Extract provided
—————

In addition the figures for those sentenced to immediate imprisonment (aged 21 and over) showed that men were far more likely to be sentenced to four years and over. The percentages of women serving a sentence of over one year but less than four years is also significantly lower. However the pattern of shorter sentences for women is reversed in the figures representing those serving a sentence of one year or less, as the percentage of women is slightly higher for women, which again verifies the view of women receiving punitive sentences. It is also apparent from the evidence that jurors and judges are less likely to imprison women. (Home Office, 1999,Scottish Executive, Northern Ireland Office).
In comparison, the statistics from 1791 to1822 likewise reflect contemporary society's figures in relation to types of crime committed and sentencing patterns for each sex. The proportions of both male and female offenders being indicated for simple larceny were very similar, but women were considerably under-represented among offences such as house- breaking, and robbery, which had the heaviest sentences (Old Bailey, London and Middlesex, 1791-1822. Cited by Margaret, Arnot, Cornelie, 1999).
The figures for 1782-1827 also illustrate that only 18 per cent of women were found guilty as charged compared to 59 per cent of men. Jurors appear to have been avoiding convicting women of the charge of highway robbery. Because of this, three of the 13 female robbers were found guilty (23%) and hanged. In the same years 117 males (39%) went to the gallows for the same crime (Home Circuit, All Property offenders, 1782-1827, cited by Margaret et al, 1999). Even more recently 34 per cent of men born in 1953 were convicted of an offence before the age 40 as compared with 8 per cent of women. Likewise only 3 per cent of female offenders have a criminal career of more than ten years, compared to 25 per cent of male offenders (Tarling, 1993, cited by Walklate, 2001).
Although the statistical data from historical sources and more recent sources acquired in relation to gender and crime has supplied a statistical pattern of lower female crime rates; it has not however shed much light as to why women seem to commit less crime. The qualitative research carried out by Honkatukia Päivi (1998) presented a deeper understanding of the process of social forces at work. Päivi examined evidence from the law breaking behaviour of young girls. He used anonymous essays written by 400 pupils, self reported delinquency surveys and also 19 group interviews from girls aged 12 to 18 years. Through the analysis of the qualitative data he found that features of the gender system which function as sources of control and strict the criminal behaviour of girls. These features include how girl's reputation, interdependency in relationships, and how the idea of normal womanhood contradicts the view of a person whom commits crimes.
Despite the seemingly clear distinction between male and female crime rates there is some evidence that seems to suggest a change in the ratio of female and male crime. Tarling (1993), cited by Walklate (2001), reports that the ratio of female crime has fallen from 7.1:1 in 1955 to 5.2:1 in 1975 and has stayed at that level since then. The ratio of men and women prisoners in the United Kingdom, however, has remained relatively unchanged since 1985, although a small rise in male prisoners is evident, According the Home Office statistics in 1992. Moreover the more recent statistics from the United States show that violent crime rates for both men and women were significantly closer in 2001 than in1973. The data also shows that crime rates have declined for both men and women since 1994. (U.S Department of Justice, BJS, 1973-1998).

—————

Exercise
Please copy, word for word, the stretch from "Despite the seemingly" through "Justice, BJS, 1973-1998)." in the passage on gender and crime.

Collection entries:
—————

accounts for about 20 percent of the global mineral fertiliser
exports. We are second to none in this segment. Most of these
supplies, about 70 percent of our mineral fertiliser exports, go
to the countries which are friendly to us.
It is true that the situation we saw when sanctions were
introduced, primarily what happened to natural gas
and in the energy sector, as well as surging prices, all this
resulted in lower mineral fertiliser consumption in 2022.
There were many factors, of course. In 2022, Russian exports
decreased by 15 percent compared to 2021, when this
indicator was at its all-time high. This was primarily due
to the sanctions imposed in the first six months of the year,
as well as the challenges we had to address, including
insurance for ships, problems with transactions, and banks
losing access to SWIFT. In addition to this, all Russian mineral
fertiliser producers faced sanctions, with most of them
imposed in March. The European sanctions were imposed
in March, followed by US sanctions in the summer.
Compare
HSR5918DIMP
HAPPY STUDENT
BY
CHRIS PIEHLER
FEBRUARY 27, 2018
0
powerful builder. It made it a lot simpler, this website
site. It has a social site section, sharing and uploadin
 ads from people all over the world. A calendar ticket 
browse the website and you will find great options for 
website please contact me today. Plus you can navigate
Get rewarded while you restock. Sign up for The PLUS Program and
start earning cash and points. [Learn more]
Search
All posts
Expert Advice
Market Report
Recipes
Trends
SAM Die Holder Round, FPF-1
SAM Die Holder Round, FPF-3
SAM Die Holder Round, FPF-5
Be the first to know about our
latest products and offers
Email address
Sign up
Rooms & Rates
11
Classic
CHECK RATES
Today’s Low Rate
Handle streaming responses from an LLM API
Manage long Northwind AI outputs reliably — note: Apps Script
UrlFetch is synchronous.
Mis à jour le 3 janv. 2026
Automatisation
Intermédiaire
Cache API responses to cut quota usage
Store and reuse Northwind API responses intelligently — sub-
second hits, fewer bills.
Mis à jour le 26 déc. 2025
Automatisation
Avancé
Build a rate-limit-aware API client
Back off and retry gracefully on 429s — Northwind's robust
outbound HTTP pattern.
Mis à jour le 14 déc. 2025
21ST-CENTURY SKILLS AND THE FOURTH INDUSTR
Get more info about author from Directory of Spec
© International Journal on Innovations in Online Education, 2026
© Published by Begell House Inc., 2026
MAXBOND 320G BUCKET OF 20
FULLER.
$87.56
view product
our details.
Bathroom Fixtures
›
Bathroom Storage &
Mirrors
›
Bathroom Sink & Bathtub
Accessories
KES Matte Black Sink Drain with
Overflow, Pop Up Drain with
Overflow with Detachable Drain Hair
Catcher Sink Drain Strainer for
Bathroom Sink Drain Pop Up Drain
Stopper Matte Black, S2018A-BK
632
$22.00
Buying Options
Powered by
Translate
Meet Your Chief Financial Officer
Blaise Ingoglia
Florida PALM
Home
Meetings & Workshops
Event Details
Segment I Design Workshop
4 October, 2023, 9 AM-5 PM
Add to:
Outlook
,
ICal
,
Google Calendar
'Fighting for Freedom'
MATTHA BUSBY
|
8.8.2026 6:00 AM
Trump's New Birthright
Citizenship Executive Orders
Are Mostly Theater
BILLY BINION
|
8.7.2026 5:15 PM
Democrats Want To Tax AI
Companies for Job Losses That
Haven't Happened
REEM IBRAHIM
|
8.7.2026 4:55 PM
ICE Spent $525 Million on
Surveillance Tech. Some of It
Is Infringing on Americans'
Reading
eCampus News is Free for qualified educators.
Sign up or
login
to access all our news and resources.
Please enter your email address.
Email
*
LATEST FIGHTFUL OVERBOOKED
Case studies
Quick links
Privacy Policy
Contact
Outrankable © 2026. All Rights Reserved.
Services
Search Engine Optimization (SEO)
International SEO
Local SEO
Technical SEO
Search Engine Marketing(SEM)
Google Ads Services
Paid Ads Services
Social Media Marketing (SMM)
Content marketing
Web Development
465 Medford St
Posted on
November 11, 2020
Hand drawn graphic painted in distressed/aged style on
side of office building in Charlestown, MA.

—————

Task answer
Despite the seemingly clear distinction between male and female crime rates there is some evidence that seems to suggest a change in the ratio of female and male crime. Tarling (1993), cited by Walklate (2001), reports that the ratio of female crime has fallen from 7.1:1 in 1955 to 5.2:1 in 1975 and has stayed at that level since then. The ratio of men and women prisoners in the United Kingdom, however, has remained relatively unchanged since 1985, although a small rise in male prisoners is evident, According the Home Office statistics in 1992. Moreover the more recent statistics from the United States show that violent crime rates for both men and women were significantly closer in 2001 than in1973. The data also shows that crime rates have declined for both men and women since 1994. (U.S Department of Justice, BJS, 1973-1998).